Saturday, February 27, 2010

UCLA HIV Modeler in '05:
'Threatening Students, Harassing Faculty'?

Sally Blower, the UCLA mathematician at the center of a continuing two-month controversy over her dubious study alleging drug-resistant HIV strains in San Francisco, has quite a stormy and tempestuous history. Much of it is only now coming to light, as gay and AIDS activists demand accountability from her and UCLA.

In the April 1, 2005, edition of Science magazine, Blower was the subject of an article detailing some of her troubles at the university. Science reported:

[Blower was accused] of threatening students and harassing faculty, according to documents supplied [by her and her husband, UCLA geneticist Nelson Freimer]. Blower, who left the University of California, San Francisco, 5 years ago with Freimer after accusing the university of gender discrimination, says the charges are false. [...]

The charges are only the latest storm surrounding Blower. On 12 November 2004, the dean of the UCLA School of Medicine, Gerald Levey, served Blower notice that she was barred from entering the biomathematics administrative offices pending resolution of charges filed in June. The November letter accused Blower of causing hives and increased blood pressure in two department administrators because she refused to leave their offices until security was summoned.

No word on whether that was drug-resistant hives. Heh. Blower denied these and other allegations of serious misconduct, and Science included quotes from several of her defenders at UCLA. She did confess to some bad behavior:

Blower does admit to sending "rude e-mails" to members of her department but says she wouldn't have done so if they had responded to her inquiries for financial information and for room scheduling, so she could hold classes.

That's interesting, because she has not responded to inquiries from myself and gay political artist and health advocate Clinton Fein, for information about her latest questionable HIV math model.

Science also reports some of the factors that contributed to her gaining employment with UCLA. Apparently it wasn't her credentials alone that secured her a position:

Blower joined the biomathematics department in 2000 after she and her husband struck a deal with UCLA. The university was aggressively recruiting Freimer, who said he would come only if his wife was also offered a tenured position.

Because of confidentiality rules, the university was unable to present its side of the controversies and charges to Science.
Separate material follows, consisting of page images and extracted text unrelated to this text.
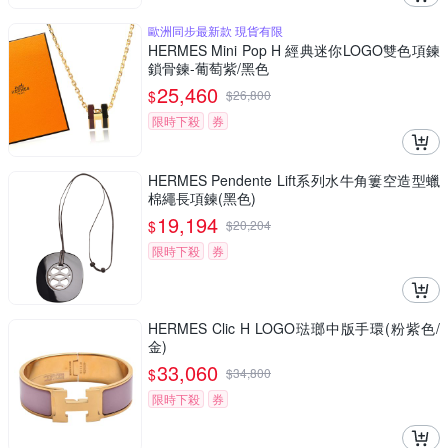
歐洲同步最新款 現貨有限
HERMES Mini Pop H 經典迷你LOGO雙色項鍊
鎖骨鍊-葡萄紫/黑色
25,460
$
$
26,800
限時下殺
券
HERMES Pendente Lift系列水牛角簍空造型蠟
棉繩長項鍊(黑色)
19,194
$
$
20,204
限時下殺
券
HERMES Clic H LOGO琺瑯中版手環(粉紫色/
金)
33,060
$
$
34,800
限時下殺
券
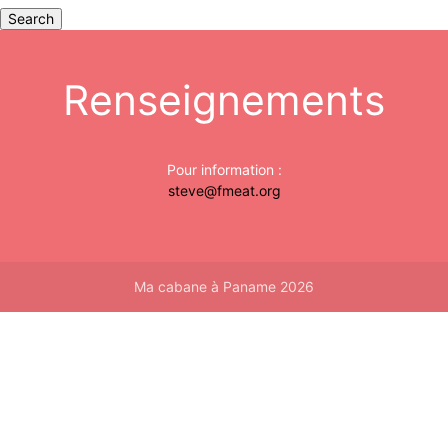
Search
Renseignements
Pour information :
steve@fmeat.org
Ma cabane à Paname 2026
A few days after that article was printed, the UCLA Daily Bruin newspaper shed more light on other problems Blower was facing:

A comprehensive document that cited the charges against her first surfaced in June 2004, Blower said, adding she was asked to submit a written response in rebuttal within 10 days.

Blower said she has filed countercharges against Meyer, William Friedman, an associate dean of the School of Medicine, and Elliot Landaw, the chairman of the biomathematics department. She declined to discuss the specifics of the charges, but said they were filed because she felt she was not included in the department’s graduate program and was being ignored altogether.
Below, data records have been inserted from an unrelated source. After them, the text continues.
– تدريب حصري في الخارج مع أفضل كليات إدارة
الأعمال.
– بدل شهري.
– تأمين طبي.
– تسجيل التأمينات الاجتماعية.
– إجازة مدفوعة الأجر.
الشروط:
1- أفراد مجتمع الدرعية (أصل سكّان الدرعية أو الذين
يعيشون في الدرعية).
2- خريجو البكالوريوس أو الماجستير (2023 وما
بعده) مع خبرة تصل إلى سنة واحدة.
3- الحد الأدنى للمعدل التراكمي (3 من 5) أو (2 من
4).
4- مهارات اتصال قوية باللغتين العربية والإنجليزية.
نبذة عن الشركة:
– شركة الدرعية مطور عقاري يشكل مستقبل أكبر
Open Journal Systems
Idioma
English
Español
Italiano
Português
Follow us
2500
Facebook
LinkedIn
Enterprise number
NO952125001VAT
So how was all this resolved? It was not until October 2006, more than a year after Science first reported on the troubles, that Blower and UCLA reached a settlement. A terse statement from the university press office summed up the resolution, emphasis mine:

Professor Blower acknowledges that over the course of several years her behavior was at times inappropriate, causing harm to her colleagues and discord in her department, and that her disparaging statements about the Department of Biomathematics, its members and students, and the University were unwarranted.

Professor Blower further acknowledges that she has not been the subject of gender discrimination, retaliation, harassment or improper exclusion from departmental activities.

Based on these acknowledgements, as well as on Professor Blower's separation from the Department of Biomathematics, and other personal factors, Professor Blower and the university have resolved the dispute and have agreed to make no further public statements.


What a pity that details of the resolution are shrouded in silence and secrecy. And those Blower-created problems from 2004 - 2006 at UCLA were hardly her sole troubles within the UC system. She also had sour relations with colleagues in 2000 at UCSF. One of the UCSF professors who battled with her, laid out his side of a controversy involving lab space in a public email:

Shortly after the letter was sent, Dr. Blower failed to show up at a scheduled meeting with me to discuss the situation and what her space requirements would be. She adamantly refused to move out of the loaned space or to consider alternative space. In short, she did not contribute to constructive efforts at solving the problem at hand.

That last part, about her being uncooperative in finding solutions in 2000, is the same egotistical dynamic I am seeing in 2010. Blower has done nothing to respectfully engage the gay and AIDS communities of San Francisco, to solve the stigmatizing controversy whipped up by her confusing drug-resistant HIV strain allegations dumped on us in January.

Make no mistake about it. Sally Blower is an irresponsible and deeply unethical researcher, who still owes the city of San Francisco an open discussion about her newest confusing AIDS math model.